**Exercise**. In how many lines of the data does the word "declaration" appear? Give the number by itself.

Dataset items:
======
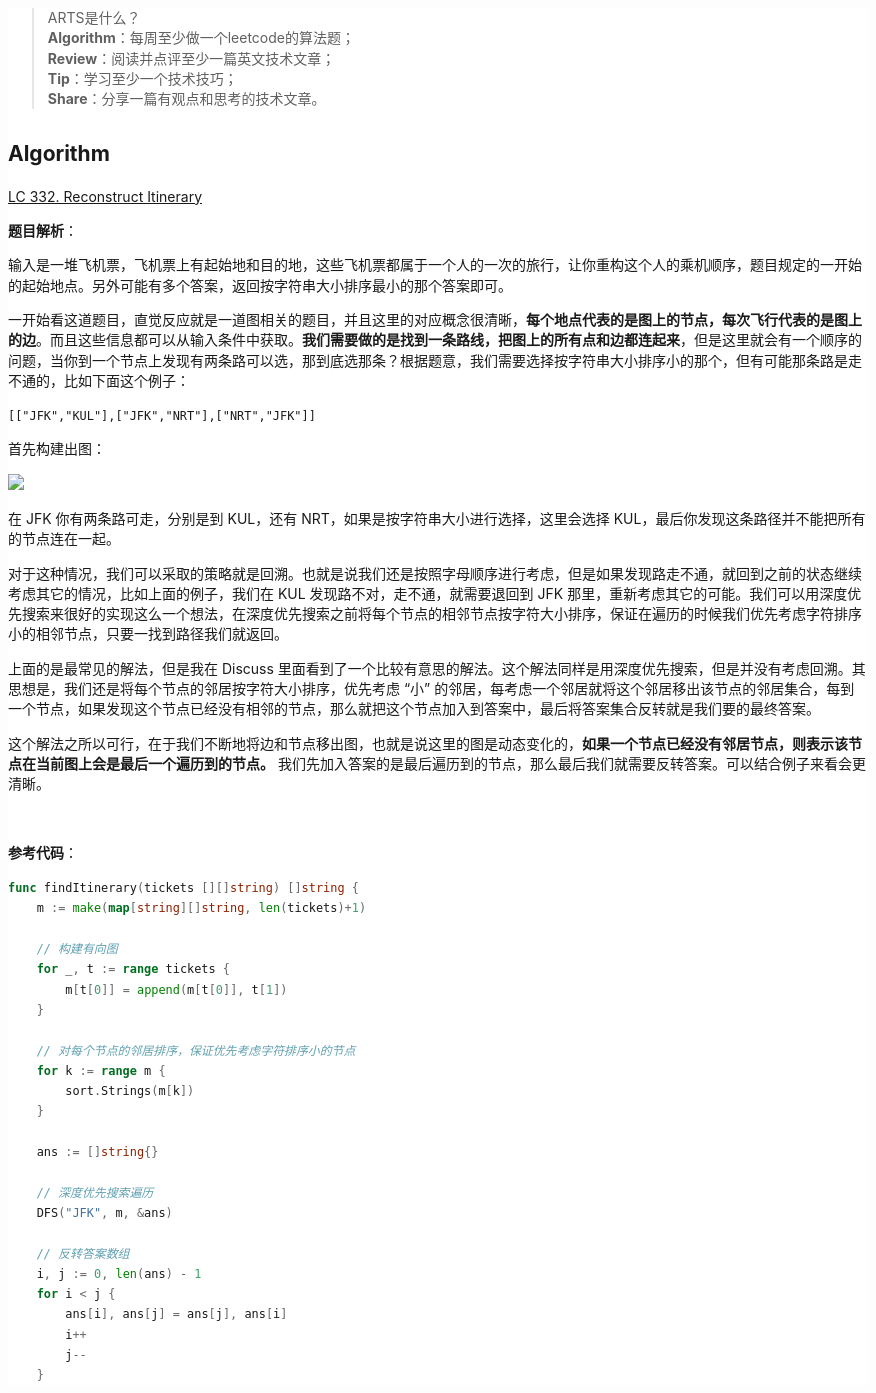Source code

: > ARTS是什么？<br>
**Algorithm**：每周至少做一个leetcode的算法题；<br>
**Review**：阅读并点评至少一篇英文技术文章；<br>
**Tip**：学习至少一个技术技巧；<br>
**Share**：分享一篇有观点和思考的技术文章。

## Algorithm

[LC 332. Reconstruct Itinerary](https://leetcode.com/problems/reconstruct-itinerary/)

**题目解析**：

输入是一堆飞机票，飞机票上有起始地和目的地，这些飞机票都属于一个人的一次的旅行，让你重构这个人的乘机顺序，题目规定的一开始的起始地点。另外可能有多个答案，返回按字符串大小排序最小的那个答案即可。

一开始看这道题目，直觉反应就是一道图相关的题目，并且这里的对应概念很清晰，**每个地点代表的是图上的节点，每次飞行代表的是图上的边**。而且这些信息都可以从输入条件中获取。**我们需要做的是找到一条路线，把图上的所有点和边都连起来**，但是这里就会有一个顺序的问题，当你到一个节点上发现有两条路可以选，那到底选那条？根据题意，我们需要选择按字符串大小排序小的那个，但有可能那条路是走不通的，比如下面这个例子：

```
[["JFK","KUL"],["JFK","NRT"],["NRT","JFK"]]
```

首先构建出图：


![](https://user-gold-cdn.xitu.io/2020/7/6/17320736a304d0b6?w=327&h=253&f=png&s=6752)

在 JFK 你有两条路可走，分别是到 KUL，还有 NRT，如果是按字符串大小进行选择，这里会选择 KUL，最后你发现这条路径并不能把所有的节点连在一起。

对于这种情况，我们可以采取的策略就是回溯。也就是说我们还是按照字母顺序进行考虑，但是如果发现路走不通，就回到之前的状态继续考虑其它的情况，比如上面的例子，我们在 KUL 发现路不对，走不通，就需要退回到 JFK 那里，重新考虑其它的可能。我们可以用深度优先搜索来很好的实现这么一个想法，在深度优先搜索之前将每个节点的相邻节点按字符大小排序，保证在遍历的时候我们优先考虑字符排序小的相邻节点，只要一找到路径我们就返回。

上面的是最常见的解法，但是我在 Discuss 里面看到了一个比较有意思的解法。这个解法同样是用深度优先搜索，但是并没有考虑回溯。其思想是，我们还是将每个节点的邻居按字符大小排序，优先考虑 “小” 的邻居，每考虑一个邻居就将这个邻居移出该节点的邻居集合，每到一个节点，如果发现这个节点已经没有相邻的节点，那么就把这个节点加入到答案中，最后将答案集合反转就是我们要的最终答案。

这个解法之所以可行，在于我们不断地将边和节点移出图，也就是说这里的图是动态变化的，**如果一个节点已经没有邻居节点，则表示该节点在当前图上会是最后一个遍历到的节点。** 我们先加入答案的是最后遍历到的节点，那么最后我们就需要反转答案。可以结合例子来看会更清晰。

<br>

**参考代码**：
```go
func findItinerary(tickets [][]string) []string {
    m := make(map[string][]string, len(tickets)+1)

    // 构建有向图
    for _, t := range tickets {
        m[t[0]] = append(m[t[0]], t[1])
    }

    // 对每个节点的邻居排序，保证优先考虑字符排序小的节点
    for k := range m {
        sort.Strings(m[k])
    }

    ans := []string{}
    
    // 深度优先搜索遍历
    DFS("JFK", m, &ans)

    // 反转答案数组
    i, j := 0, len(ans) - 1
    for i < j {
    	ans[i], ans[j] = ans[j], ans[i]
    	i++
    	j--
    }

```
======
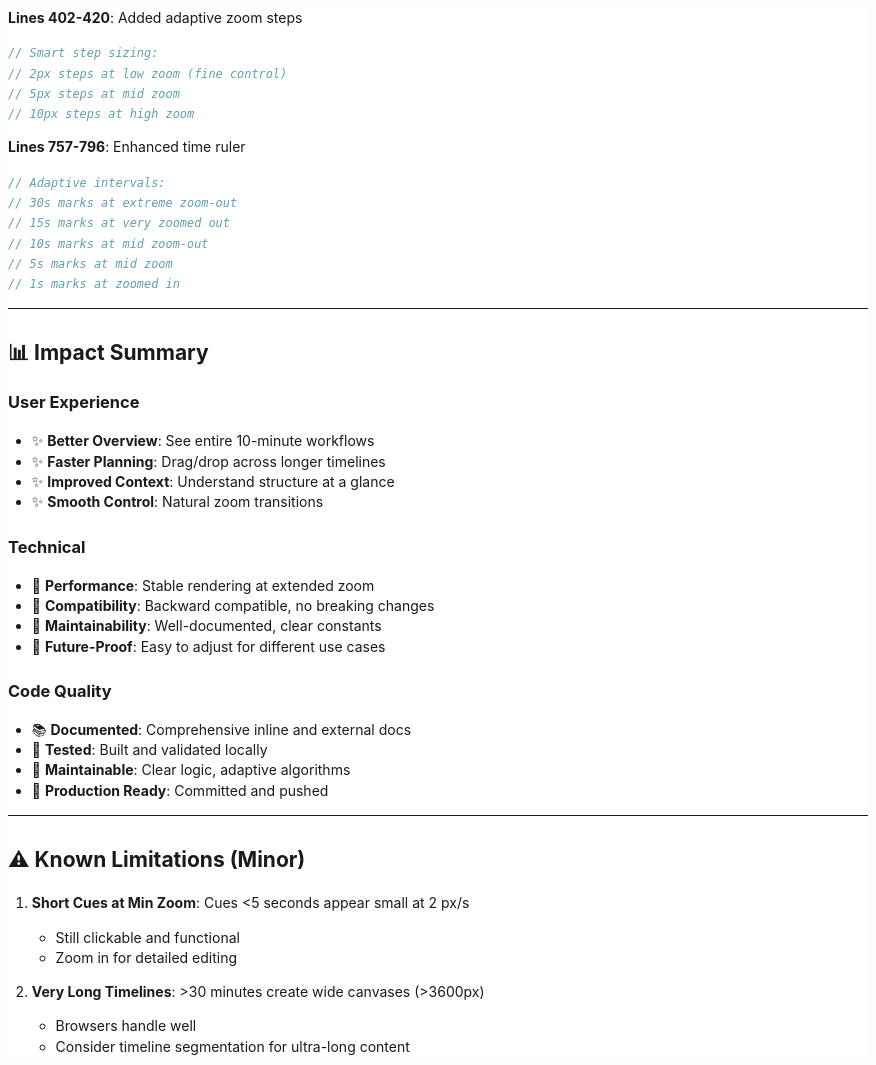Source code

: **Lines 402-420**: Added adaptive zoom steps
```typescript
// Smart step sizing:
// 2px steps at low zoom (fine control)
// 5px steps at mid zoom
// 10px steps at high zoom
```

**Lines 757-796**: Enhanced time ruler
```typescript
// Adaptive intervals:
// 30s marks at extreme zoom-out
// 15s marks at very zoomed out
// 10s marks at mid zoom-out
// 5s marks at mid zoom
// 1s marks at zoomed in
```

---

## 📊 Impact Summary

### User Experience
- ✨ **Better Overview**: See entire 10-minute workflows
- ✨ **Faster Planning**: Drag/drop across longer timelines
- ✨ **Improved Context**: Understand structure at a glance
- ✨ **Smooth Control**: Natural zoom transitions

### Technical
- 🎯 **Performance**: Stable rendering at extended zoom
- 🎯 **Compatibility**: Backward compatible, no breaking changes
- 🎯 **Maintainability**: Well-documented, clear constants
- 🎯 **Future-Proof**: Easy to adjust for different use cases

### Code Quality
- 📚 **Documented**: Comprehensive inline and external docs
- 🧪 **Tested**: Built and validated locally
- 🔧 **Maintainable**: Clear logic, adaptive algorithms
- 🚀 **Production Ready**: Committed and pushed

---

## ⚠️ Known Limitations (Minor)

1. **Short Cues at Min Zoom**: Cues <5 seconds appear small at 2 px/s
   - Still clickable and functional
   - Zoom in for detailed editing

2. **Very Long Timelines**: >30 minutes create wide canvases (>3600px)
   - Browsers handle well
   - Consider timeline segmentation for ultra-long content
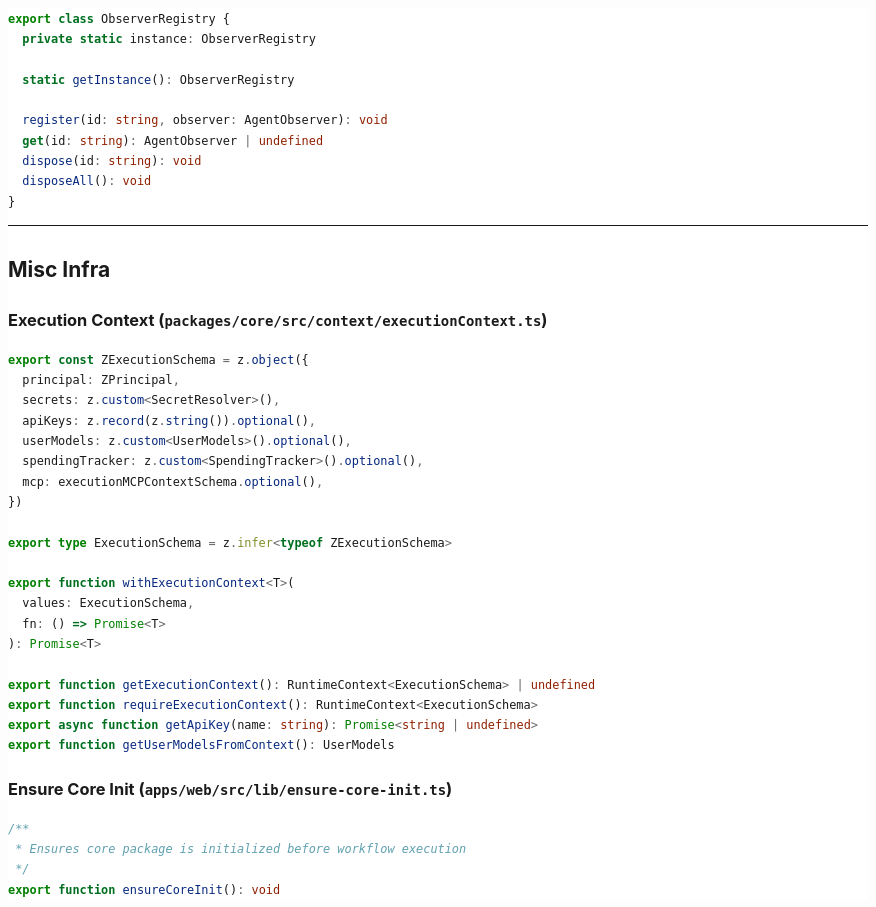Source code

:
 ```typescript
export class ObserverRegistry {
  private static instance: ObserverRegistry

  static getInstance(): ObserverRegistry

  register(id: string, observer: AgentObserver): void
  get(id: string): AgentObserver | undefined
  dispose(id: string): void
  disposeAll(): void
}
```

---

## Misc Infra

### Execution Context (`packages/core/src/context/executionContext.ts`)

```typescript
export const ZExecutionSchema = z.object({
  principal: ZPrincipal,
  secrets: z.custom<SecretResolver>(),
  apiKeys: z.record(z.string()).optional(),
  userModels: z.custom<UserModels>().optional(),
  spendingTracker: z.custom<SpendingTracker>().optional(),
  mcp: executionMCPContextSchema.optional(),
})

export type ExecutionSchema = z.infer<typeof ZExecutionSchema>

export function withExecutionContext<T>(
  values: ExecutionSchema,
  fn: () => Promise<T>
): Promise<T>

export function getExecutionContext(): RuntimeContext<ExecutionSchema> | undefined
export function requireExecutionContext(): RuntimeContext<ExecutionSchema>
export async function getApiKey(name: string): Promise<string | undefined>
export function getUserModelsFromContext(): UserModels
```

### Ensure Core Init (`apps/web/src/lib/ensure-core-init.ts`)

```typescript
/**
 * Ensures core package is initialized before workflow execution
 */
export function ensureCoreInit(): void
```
======
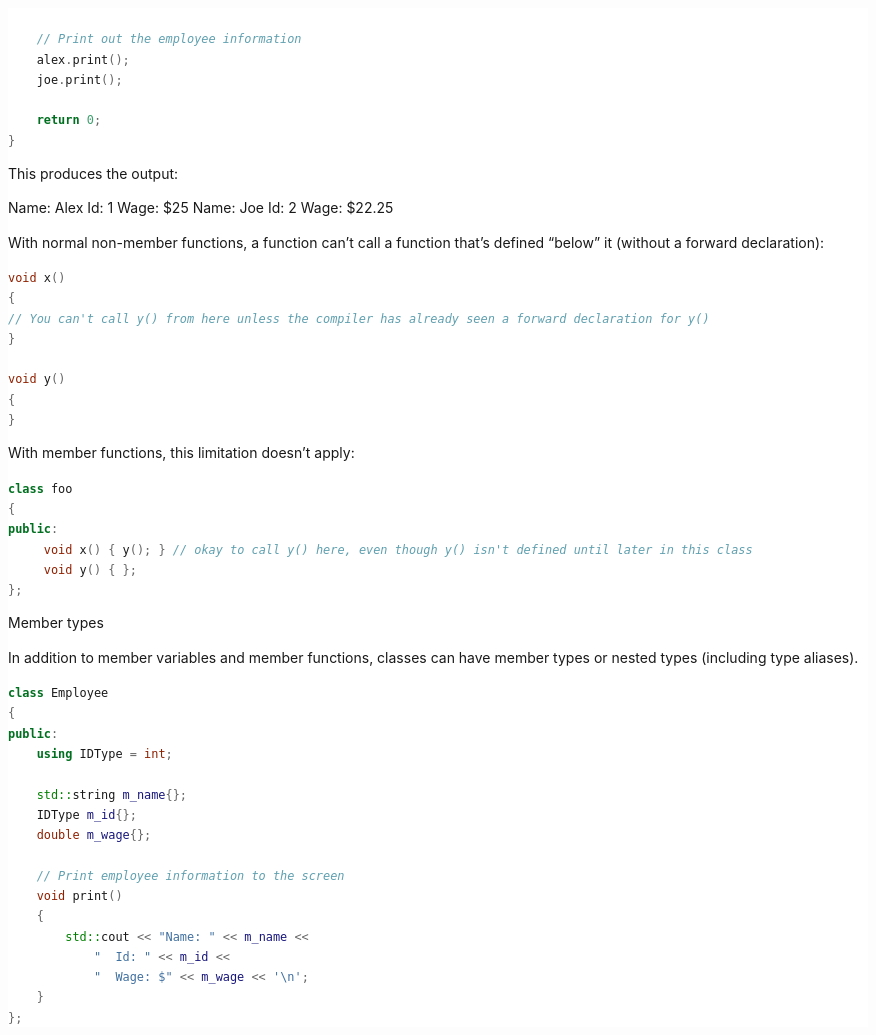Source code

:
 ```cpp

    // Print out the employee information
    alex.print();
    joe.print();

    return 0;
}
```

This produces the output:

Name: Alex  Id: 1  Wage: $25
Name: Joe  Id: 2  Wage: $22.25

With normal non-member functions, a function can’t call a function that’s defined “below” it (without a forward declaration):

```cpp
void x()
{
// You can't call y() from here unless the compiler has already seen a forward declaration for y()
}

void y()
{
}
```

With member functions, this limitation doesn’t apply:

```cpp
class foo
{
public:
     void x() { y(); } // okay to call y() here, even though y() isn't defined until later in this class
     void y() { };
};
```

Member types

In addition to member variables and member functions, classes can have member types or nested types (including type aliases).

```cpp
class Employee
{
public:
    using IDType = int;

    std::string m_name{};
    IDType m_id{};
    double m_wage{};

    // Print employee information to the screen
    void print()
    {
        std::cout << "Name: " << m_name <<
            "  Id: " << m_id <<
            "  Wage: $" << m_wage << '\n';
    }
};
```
======
**Your solution**. 2